As an eventful year in 2025 marches toward the final stretch, the broader economy has been hit with several headwinds, ranging from the geopolitical impacts of tariffs to a weakened labor market. Subsequently, many experts fear that the U.S. may soon face stagflation. But despite the myriad warning signs, one sector consistently fails to get the memo: technology.
Since the start of the year, the benchmark Technology Select Sector index has gained roughly 20%. In contrast, the S&P 500 — which is no slouch — has moved up around 12% during the same frame. Of course, individual players, such as enterprise software giant Oracle Corp (NYSE: ORCL), have captured most of the attention. For example, ORCL stock finds itself up nearly 75% since its January opener.
It’s not just technical momentum fueling the impressive rise. In Oracle’s most recent financial disclosure, the software juggernaut actually failed to meet expectations on both the top and bottom lines. Nevertheless, ORCL stock skyrocketed following the key announcement due to the underlying growth expectations. With a contract backlog rising 359% to $455 billion, the print demonstrated that artificial intelligence commands a longer-than-anticipated runway.
Still, the bullish narrative for the tech space isn’t without criticism. Speaking of Oracle, its equity was indirectly responsible for dragging down the market during the Sept. 25 session. Specifically, analysts at Rothschild & Co. Redburn initiated coverage of ORCL stock with a Sell rating, warning that the security could suffer a 40% pullback.
The reason? Investors may be overstating how much the company’s AI deals will boost the underlying cloud business.
Overall, the biggest fear may be that too much enthusiasm may be concentrated in a painfully small minority of enterprises. Yes, investors may cheer the tremendous performance of the so-called Magnificent Seven, an elite group of tech giants that have recently combined to reach a market capitalization of nearly $21 trillion.
However, extreme success can also be a curse, in part because investors can get accustomed to flashing green ink. When the hit is no longer as robust, a corrective spell may materialize as market participants rotate into other sectors perceived to be more promising.
The Direxion ETFs: With both sides offering compelling arguments, those interested in speculating on the tech sector have a convenient mechanism to do so. Financial services provider Direxion offers two countervailing products, with both featuring extreme leverage.
For the optimists, the Direxion Daily Technology Bull 3X Shares ETF (NYSE: TECL) seeks the daily investment results of 300% of the performance of the aforementioned Technology Select Sector. On the other end, skeptics may consider the Direxion Daily Technology Bear 3X Shares ETF (NYSE: TECS), which tracks 300% of the inverse performance of the tech index.
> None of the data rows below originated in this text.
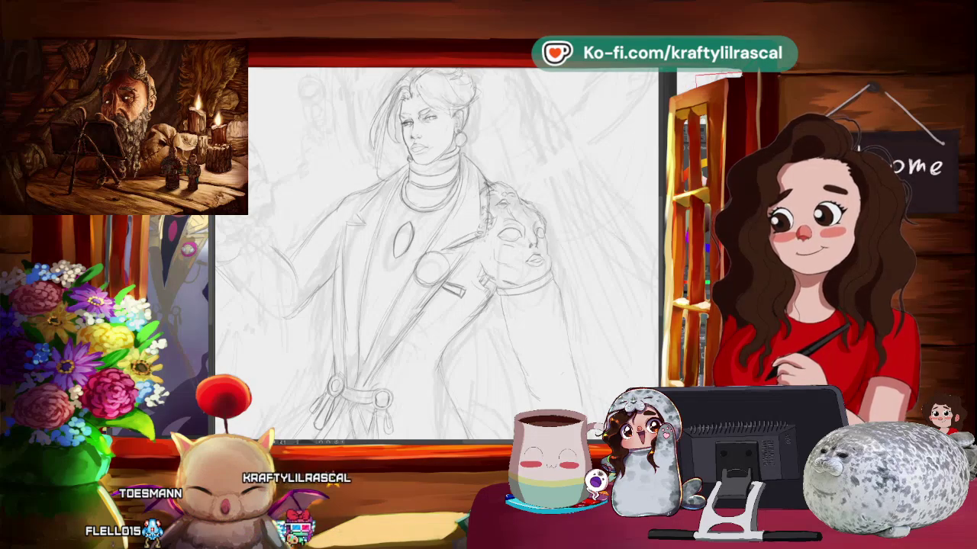
pyautogui.moveTo(435, 251)
pyautogui.mouseDown()
pyautogui.moveTo(458, 229)
pyautogui.moveTo(442, 260)
pyautogui.mouseUp()
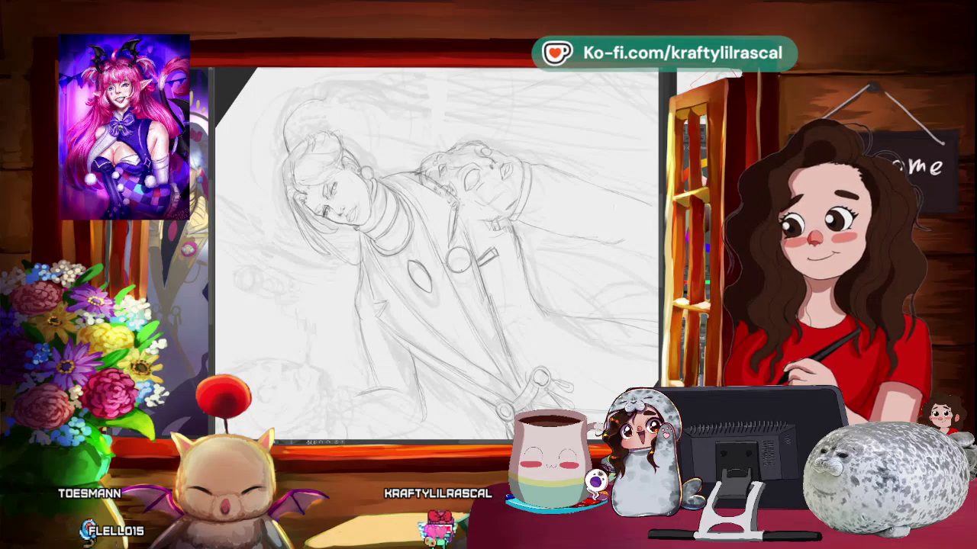
pyautogui.press('Escape')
Easily, one of the top attributes of Direxion’s leveraged and inverse products is the ability to foster speculation without having to use derivative mechanisms such as options. Another overlooked advantage is that these ETFs are debit-based transactions. Unlike credit-based trades, the speculator is not subject to tail risk, which is the threat of an ever-rising obligatory payment as the underwritten risk gets realized to the extreme ends of the distribution.
That’s a fancy way of saying that ETF unitholders’ risk is limited to what they put into the trade.
Still, prospective participants must exercise extreme caution with leveraged and inverse ETFs. For one thing, these products tend to be far more volatile than funds tracking major indices such as the Nasdaq Composite. Second, Direxion ETFs are designed for exposure lasting no longer than one day — and that’s especially the case for 3X-leveraged funds. Otherwise, going beyond the recommended holding period may expose stakeholders to decay tied to the daily compounding effect.
The TECL ETF: An outperformer due to the tech sector’s many strengths, the TECL ETF has gained nearly 32% since the beginning of this year.
Momentum appears favorable, with TECL’s price action standing well above the 50-day and 200-day moving averages. Also, it’s positioned above the 20-day exponential moving average.
Since early this year, it’s possible that the TECL ETF may be charting a cup-and-handle formation. If so, this chart pattern may be signaling bullish moves ahead.
The TECS ETF: Skeptics of the innovation ecosystem haven’t had much to smile about, with the TECS ETF losing about 58% of market value this year.
In contrast to its bullish counterpart, the ultra-inverse fund sits firmly below the aforementioned moving averages, indicating an erosion of momentum.
What’s noteworthy, especially in contrast to TECL, is that the TECS ETF has seen a rise in accumulative volume. As such, more people could be joining the bearish side.